In the dark of an early winter’s morning.

Gently, she took me along a path

Leading in the direction of a distant cottage.


No incarnate form or hooded manifestation,

Only her presence nearby to lead me

Beside the dark, meandering, indecipherable river.

Illuminated by the light of night only,


The path, hard pack, traced the river’s contours,

Its water running smooth, almost still, slow and black

But for the reflected shimmer of morning stars.


In the distance a cottage, trimmed in lichen,

Seductive and filled with the regret

Of those who had passed.


And night’s end now approaching,

Ahead, cloaked in shifting mist,

A dim carriage light aside the cottage door.

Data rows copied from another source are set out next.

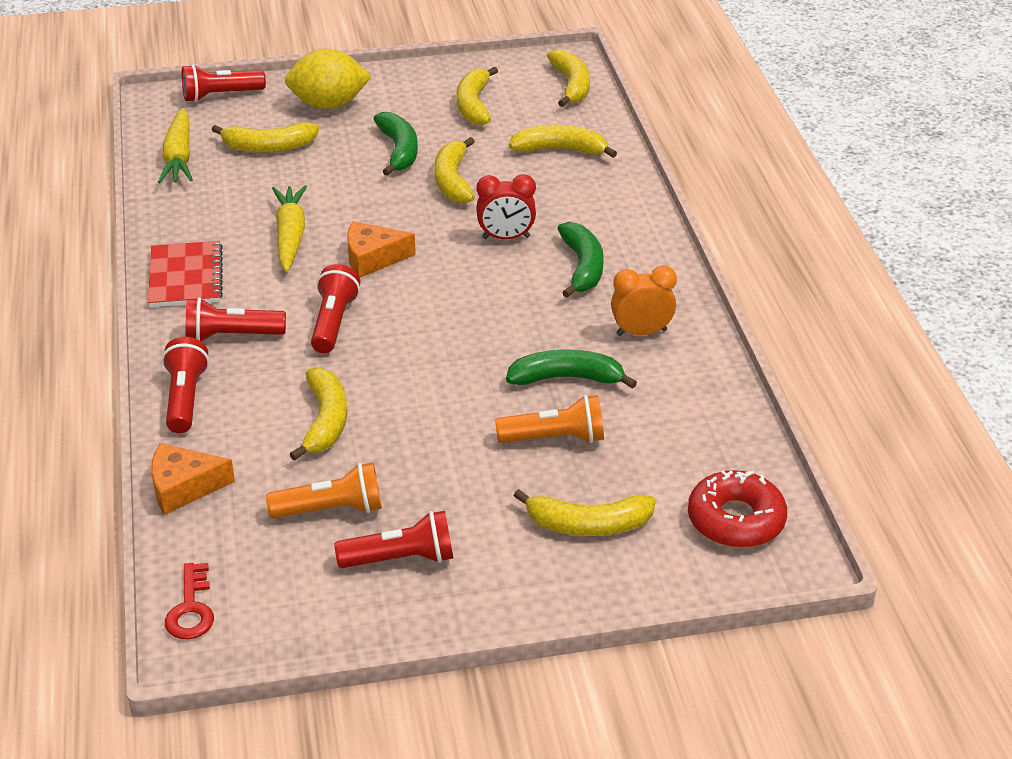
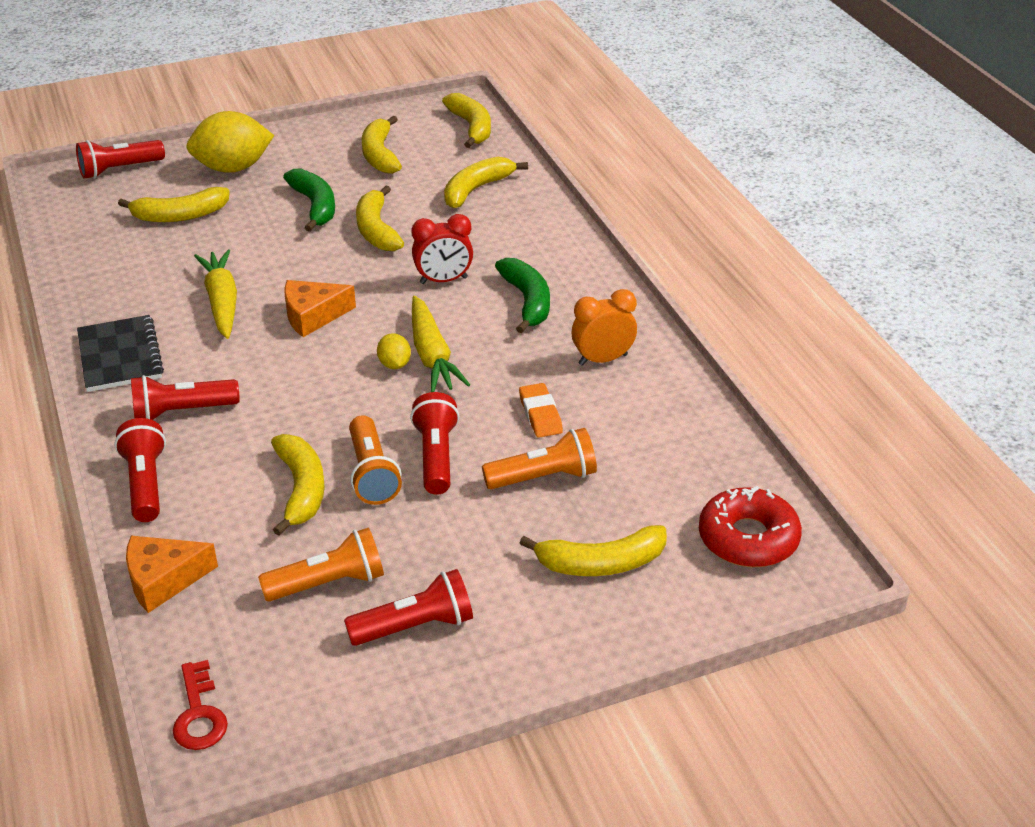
camera: 10 degrees left, 0 degrees up
(179, 157) = (88, 234): yellow carrot -> yellow carrot (432, 355)
(185, 277) = (120, 356): red notebook -> black notebook
(333, 322) = (287, 385): red flashlight -> red flashlight (436, 457)
(394, 415) = (372, 474): none -> orange flashlight
(439, 314) = (394, 364): none -> yellow lemon
(560, 150) = (476, 190): yellow banana -> yellow banana turned 45 degrees counterclockwise
(566, 378) = (540, 414): green banana -> orange eraser

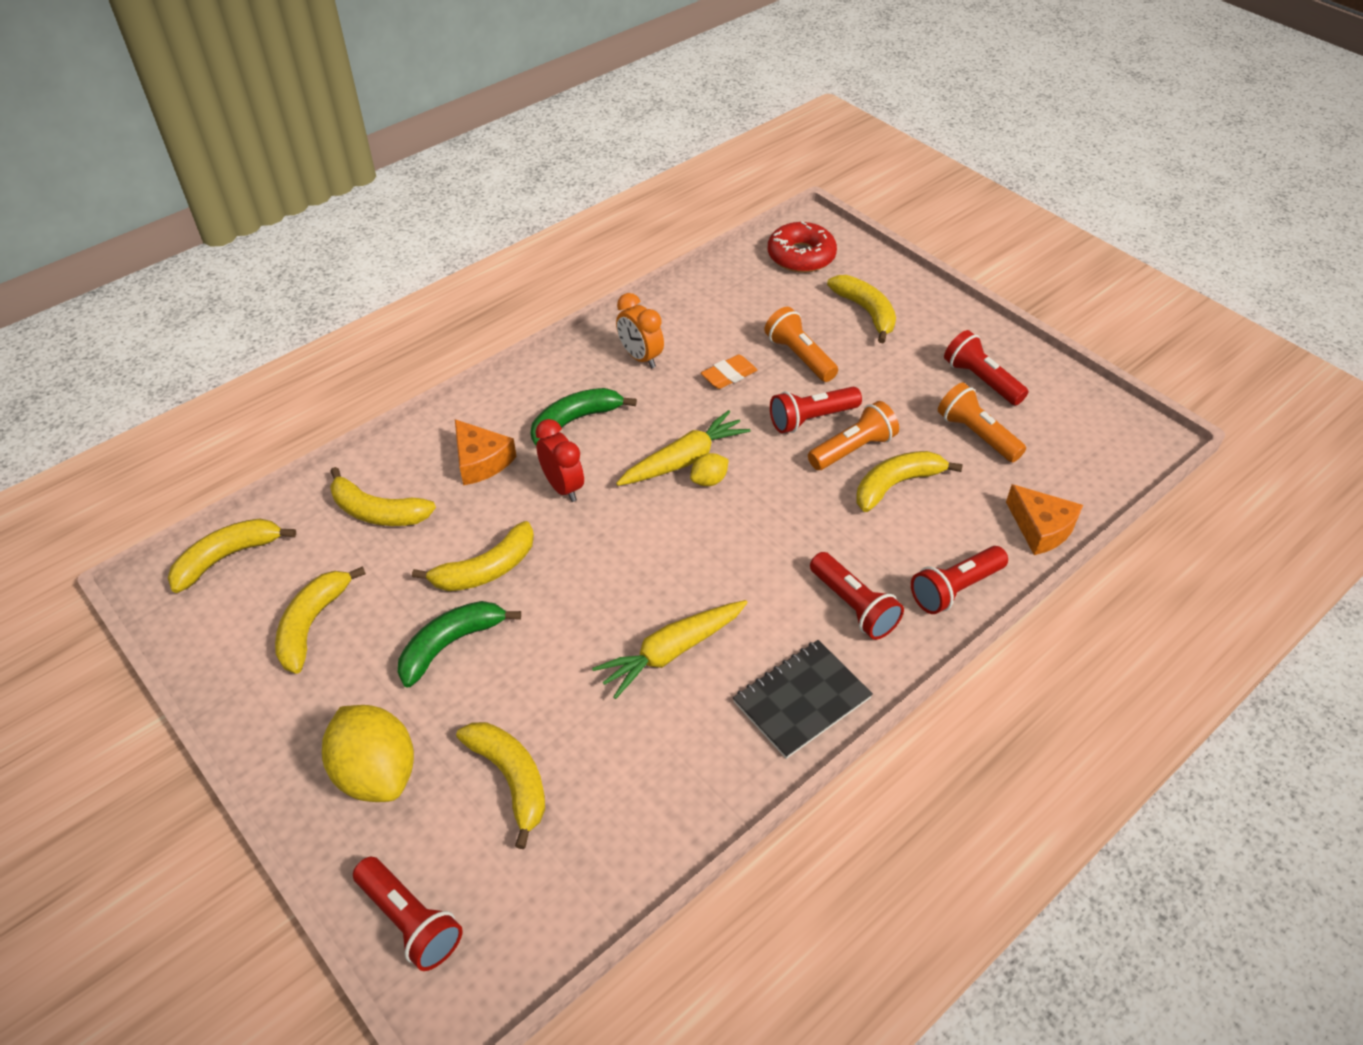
camera: 110 degrees left, 10 degrees up
(199, 714) = (1129, 457): red key -> none
(313, 316) = (662, 566): orange cheese -> orange cheese (481, 461)
(380, 155) = (312, 624): yellow banana -> yellow banana turned 135 degrees clockwise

Faint chimes beyond, insistent.

Abruptly, an unspoken urgency to return now

… chimes fading, distant, fading, fading,

A silent lament beyond the bed, beyond sleep,

A dream perhaps.”

—C. Geoffrey Baker


By late 2022, three years after beginning a surgical odyssey, I had finally processed an experience that changed my very existence and has haunted me since, probably because I had failed to address it fully until enough time elapsed. Recounted above is my memory as it occurred in the early morning hours a day after emergency surgery (February 23, 2019). I recall the detail with clarity, having resolved at the time, and since, to commit it carefully to memory. It was ethereal though quite unlike other dreams I’ve had.